Id. art. 13.08 (Vernon 1977). However, in this particular case, where Jones is not the "offender," the specific venue statute does not apply. We must look to the general venue statute to determine in which forum Jones should have been prosecuted.[2] The general venue statute provides that, when venue for an offense is not specifically stated, the proper county for prosecution is the county in which the offense was committed.

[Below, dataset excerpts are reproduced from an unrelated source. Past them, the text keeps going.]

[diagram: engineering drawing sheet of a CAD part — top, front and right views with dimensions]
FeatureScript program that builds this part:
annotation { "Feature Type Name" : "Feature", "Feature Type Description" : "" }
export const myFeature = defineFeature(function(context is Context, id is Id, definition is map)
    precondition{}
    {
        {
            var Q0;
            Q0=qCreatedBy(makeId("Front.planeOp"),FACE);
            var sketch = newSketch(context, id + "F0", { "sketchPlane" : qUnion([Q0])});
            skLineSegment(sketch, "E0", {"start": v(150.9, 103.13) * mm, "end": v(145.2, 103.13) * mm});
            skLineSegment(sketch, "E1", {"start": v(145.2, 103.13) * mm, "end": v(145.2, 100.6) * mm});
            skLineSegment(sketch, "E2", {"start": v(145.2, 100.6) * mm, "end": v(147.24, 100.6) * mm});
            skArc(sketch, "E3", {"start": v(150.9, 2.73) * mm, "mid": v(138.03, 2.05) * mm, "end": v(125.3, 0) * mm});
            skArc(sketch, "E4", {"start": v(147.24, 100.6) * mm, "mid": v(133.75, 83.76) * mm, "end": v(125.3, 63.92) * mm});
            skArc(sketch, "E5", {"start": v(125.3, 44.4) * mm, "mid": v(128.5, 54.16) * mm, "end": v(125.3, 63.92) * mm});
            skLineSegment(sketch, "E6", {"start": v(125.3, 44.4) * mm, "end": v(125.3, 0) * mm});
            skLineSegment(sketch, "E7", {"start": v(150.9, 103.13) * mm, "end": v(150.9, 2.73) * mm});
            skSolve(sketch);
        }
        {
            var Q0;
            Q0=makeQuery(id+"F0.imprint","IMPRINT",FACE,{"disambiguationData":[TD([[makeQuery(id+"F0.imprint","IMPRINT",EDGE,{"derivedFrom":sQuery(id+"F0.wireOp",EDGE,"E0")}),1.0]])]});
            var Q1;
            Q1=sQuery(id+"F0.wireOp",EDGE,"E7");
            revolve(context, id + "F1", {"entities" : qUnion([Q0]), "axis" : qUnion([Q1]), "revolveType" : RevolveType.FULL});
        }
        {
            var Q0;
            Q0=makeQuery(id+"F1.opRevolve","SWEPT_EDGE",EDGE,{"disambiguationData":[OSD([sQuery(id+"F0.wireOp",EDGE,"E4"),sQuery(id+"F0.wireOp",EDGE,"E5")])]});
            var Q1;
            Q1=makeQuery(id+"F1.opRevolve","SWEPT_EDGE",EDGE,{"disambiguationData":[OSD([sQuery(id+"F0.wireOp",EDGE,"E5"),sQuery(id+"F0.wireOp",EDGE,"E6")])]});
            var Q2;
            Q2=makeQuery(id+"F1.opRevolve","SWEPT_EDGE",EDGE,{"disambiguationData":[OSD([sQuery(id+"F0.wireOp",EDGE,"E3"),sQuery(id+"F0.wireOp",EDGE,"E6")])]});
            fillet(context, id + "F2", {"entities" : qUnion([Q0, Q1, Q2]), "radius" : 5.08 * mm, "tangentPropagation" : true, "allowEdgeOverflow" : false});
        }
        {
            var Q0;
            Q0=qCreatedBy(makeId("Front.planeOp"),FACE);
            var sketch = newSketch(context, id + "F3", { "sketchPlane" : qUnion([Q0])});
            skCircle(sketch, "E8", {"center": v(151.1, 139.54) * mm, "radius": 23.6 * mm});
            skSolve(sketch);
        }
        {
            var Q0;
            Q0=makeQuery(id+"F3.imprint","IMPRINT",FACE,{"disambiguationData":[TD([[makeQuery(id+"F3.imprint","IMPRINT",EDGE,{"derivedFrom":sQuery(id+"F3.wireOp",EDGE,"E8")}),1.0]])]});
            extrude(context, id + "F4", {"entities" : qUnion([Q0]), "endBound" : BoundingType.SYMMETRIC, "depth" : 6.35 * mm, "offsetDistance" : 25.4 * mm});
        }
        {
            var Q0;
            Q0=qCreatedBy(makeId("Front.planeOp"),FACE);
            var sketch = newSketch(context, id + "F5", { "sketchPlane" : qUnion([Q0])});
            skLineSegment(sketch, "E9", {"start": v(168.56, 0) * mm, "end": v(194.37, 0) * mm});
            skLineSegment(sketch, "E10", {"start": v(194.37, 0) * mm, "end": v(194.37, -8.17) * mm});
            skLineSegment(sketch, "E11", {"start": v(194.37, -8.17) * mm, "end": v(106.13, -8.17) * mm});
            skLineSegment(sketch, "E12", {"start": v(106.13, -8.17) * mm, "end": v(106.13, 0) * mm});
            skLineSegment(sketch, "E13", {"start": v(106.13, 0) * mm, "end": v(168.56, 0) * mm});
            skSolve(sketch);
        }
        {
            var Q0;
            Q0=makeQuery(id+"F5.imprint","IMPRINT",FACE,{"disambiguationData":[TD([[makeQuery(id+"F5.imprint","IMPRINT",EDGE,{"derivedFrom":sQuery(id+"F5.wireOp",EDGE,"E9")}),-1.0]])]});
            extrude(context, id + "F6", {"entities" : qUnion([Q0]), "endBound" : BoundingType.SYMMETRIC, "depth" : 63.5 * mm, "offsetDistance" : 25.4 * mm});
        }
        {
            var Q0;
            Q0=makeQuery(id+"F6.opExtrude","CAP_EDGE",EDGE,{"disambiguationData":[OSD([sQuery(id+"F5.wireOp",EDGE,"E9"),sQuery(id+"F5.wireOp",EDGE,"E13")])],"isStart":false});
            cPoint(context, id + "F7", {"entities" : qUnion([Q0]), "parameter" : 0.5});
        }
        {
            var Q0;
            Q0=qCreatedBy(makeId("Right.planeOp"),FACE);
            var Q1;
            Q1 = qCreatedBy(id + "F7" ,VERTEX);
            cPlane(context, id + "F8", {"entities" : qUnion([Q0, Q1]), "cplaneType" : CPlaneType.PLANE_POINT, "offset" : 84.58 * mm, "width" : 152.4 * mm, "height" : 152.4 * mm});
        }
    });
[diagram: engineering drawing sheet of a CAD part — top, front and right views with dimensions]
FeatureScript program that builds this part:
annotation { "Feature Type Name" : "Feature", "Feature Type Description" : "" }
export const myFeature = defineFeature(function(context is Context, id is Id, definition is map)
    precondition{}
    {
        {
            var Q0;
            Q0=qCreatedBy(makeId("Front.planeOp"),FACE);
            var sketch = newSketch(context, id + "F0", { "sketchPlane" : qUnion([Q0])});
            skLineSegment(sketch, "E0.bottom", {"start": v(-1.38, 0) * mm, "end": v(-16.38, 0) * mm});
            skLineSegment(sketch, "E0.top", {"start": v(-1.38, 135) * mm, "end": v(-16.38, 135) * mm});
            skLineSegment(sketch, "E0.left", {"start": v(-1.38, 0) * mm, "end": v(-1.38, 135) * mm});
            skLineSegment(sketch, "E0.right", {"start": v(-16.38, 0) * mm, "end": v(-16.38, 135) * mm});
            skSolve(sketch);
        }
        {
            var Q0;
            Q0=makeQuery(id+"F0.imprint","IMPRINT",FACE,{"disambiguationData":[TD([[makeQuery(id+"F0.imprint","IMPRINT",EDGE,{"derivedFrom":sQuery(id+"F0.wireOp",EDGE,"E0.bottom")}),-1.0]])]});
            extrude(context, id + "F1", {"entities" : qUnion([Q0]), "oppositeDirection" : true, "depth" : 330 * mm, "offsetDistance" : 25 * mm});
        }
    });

Id. art. 13.18 (Vernon 1977).
The State was required to prove that venue as to Jones was proper in Brazos County. Id. art. 13.17 (Vernon 1977). To do so, the State had to prove that at least one of the elements of theft by receiving stolen goods occurred within the boundaries of Brazos County. See id. art. 13.18; Wood v. State, 573 S.W.2d 207, 210-11 (Tex.Crim.App. [Panel Op.] 1978). The State would have us hold that venue was proper in Brazos County because, at trial, it proved the original theft occurred in Brazos County. Under the Penal Code, to prove theft by receiving stolen goods, the State must prove that a person, with the intent to deprive the owner of property, appropriates stolen property, knowing it was stolen by another. See Franklin v. State, 659 S.W.2d 831, 833 (Tex.Crim.App. 1983); see also TEX. PENAL CODE ANN. § 31.03(b)(2) (Vernon 1994).
The State must prove only that the property appropriated by the defendant was stolen; the State is not required to prove where the property was stolen. Because we will not require the State to prove more than is required, we conclude there is no evidence that any element of the charged offense occurred in Brazos County and, thus, venue there was improper. Jones' first point of error is sustained.
Because our holding of Jones' first point is dispositive of his appeal, we will not address the remaining points. Jones' conviction is reversed, and we render a judgment of acquittal. See Clewis v. State, 922 S.W.2d 126, 133 (Tex.Crim.App.1996) (a finding of legally insufficient evidence entitles an appellant to an acquittal).
NOTES
[1] There was evidence presented at trial that Jones is mentally impaired and that the actual burglars were able to exploit Jones for this reason.
[2] The State concedes in its brief that the general venue statute governs.